Given the common currency of these notions regarding “environmentalism,” the title of Free Market Environmentalism will strike many as an oxymoron. But the authors, Terry L. Anderson, a professor of economics at Montana State University, and Donald R. Leal, a research associate at the Political Economy Research Center, intend no irony. Their purpose is to establish a new environmental paradigm, one based on free men making free choices. The authors recognize the difficulty they face. As they note, most environmentalists and government officials believe that “if markets are the problem ... government must be the solution.”

Leal and Anderson disagree, citing case after case in which government control of natural resources--the “environment,” in current usage--has resulted in greater degradation.

Consider, for one, our national farm policy. By subsidizing farmers, we have encouraged the cultivation of land that is unsuitable for farming, but which is perfectly suitable habitat for dozens of native species of game. The result: billions of taxpayer dollars spent subsidizing special interests and concurrent environmental devastation.

This example reveals the one basic flaw in the theory of governmental control of natural resources, to wit: political capital is more important to these agencies than taxpayer money. (An economist with a sense of irony would note that this is a consequence of the law of supply and demand. There is a perennial shortage of the former, and a surfeit of the latter.)

Free Market Environmentalism articulates an alternative “vision” by recognizing that man is essentially “self-interested”; this leads to the desire for greater profits. Inherent in the drive to greater profits is the efficient use of resources. This self-interest also leads to greater development and use of specialized knowledge. Monolithic government agencies can, at best, operate within one or two guidelines. But the creative power of millions is unleashed when markets are free. Finding a niche is the name of the game, and the greatest niche of all is reduced prices. And again it should be noted: reduced prices are largely the result of enhanced efficiency.

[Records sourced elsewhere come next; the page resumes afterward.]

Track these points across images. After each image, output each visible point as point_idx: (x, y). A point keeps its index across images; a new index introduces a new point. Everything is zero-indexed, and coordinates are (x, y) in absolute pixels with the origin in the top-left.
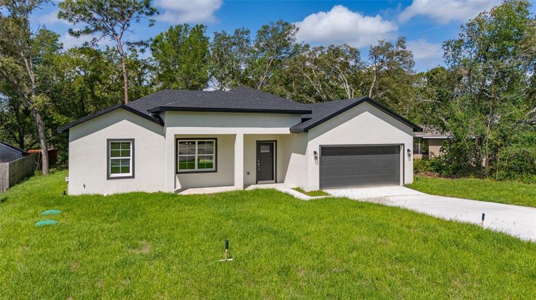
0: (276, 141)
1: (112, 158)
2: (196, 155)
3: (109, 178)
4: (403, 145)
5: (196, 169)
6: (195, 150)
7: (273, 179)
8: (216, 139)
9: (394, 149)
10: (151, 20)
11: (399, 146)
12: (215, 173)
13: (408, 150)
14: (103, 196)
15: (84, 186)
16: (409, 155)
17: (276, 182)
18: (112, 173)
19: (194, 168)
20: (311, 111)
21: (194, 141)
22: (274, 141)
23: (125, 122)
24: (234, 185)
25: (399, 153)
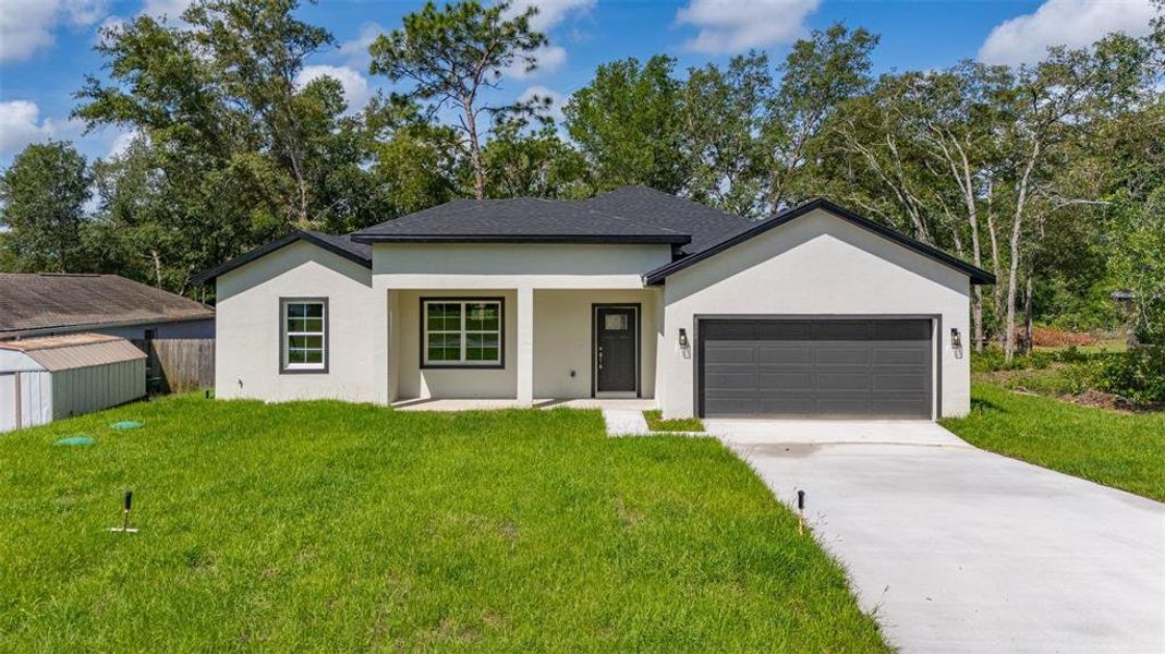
0: (639, 305)
1: (290, 334)
2: (463, 332)
3: (282, 371)
4: (939, 317)
5: (463, 360)
6: (459, 321)
7: (634, 390)
8: (502, 299)
9: (919, 328)
10: (528, 59)
11: (931, 321)
12: (499, 371)
13: (954, 331)
14: (262, 403)
15: (240, 382)
16: (957, 344)
17: (639, 396)
18: (290, 361)
19: (459, 359)
20: (690, 236)
21: (458, 302)
22: (634, 305)
23: (311, 267)
24: (515, 398)
25: (931, 338)
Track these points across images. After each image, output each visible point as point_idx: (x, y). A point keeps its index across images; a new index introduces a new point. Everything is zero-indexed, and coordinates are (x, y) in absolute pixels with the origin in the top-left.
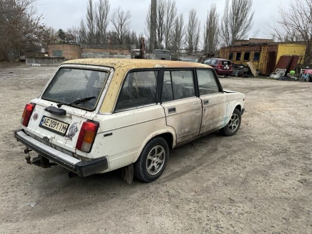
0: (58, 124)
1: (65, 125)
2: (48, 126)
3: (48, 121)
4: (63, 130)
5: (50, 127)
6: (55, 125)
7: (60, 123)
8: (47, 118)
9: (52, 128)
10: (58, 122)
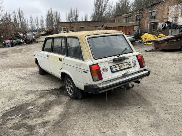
0: (124, 65)
1: (128, 63)
2: (119, 69)
3: (116, 67)
4: (129, 66)
5: (121, 69)
6: (123, 66)
7: (125, 64)
8: (114, 66)
9: (122, 68)
10: (123, 64)
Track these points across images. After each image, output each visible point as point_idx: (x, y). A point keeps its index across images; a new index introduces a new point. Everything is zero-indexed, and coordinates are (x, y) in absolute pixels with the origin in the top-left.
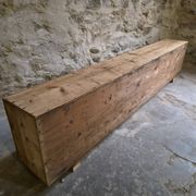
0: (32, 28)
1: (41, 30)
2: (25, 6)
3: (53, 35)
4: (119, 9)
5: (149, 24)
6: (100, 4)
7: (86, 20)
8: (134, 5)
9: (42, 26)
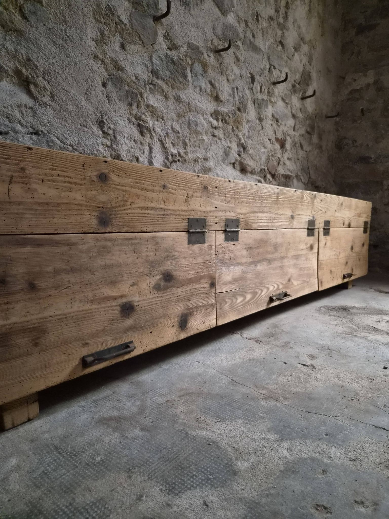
4: (229, 111)
5: (288, 169)
6: (185, 77)
7: (152, 106)
8: (259, 114)
9: (11, 74)
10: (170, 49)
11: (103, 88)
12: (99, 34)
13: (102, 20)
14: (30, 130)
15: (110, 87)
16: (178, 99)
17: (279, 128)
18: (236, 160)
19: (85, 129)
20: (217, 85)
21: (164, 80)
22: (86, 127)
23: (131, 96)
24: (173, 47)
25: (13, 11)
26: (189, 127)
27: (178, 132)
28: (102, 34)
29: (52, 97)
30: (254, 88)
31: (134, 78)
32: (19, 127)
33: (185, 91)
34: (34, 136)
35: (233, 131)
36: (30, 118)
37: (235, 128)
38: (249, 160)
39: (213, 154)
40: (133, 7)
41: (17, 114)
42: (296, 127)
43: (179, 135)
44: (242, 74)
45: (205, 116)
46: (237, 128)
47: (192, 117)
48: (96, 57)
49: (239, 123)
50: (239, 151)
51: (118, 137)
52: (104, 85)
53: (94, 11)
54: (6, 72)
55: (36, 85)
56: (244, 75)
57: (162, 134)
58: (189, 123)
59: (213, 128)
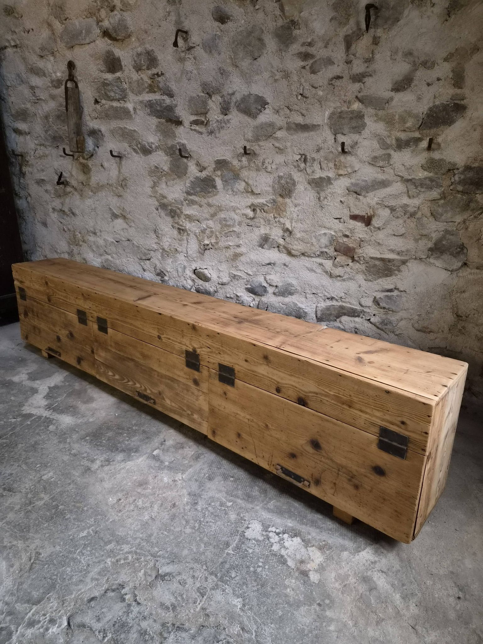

Free Market Environmentalism is not a libertarian diatribe, by the way. It posits a positive role for government, specifically by noting that government must be diligent in enforcing property rights. Indeed, to attack many of our environmental problems, property rights should be expanded. For example, automobile emissions could be reduced by privatizing congested highways. Here, simply put, is how free market environmentalism would be put to work on auto emissions:

First, the atmosphere would be regarded as having economic value, and would also be regarded as a publicly held asset. Emissions from automobiles would then reduce the value of this asset. If we privatized our highways, the owners of highways would be liable to the public for damages. In turn, this would force changes to maximize profits--cars with better pollution control equipment would receive lower tolls and those with no equipment might be banned altogether. Moreover, congestion could be reduced at peak pollution hours by having higher rush hour rates.

The primary contribution of Free Market Environmentalism is that it provides any number of these elegant, inexpensive and liberating ideas.

That's the good news. The bad news, of course, is that elegant, inexpensive and liberating ideas are anathema to environmentalists, and to government officials. But if the course of American environmentalism is to be changed--and for the sake of the environment and the economy it must be--then opposing ideas and alternative solutions must be clearly and forcefully articulated. Anderson and Leal have provided the text for this revolution.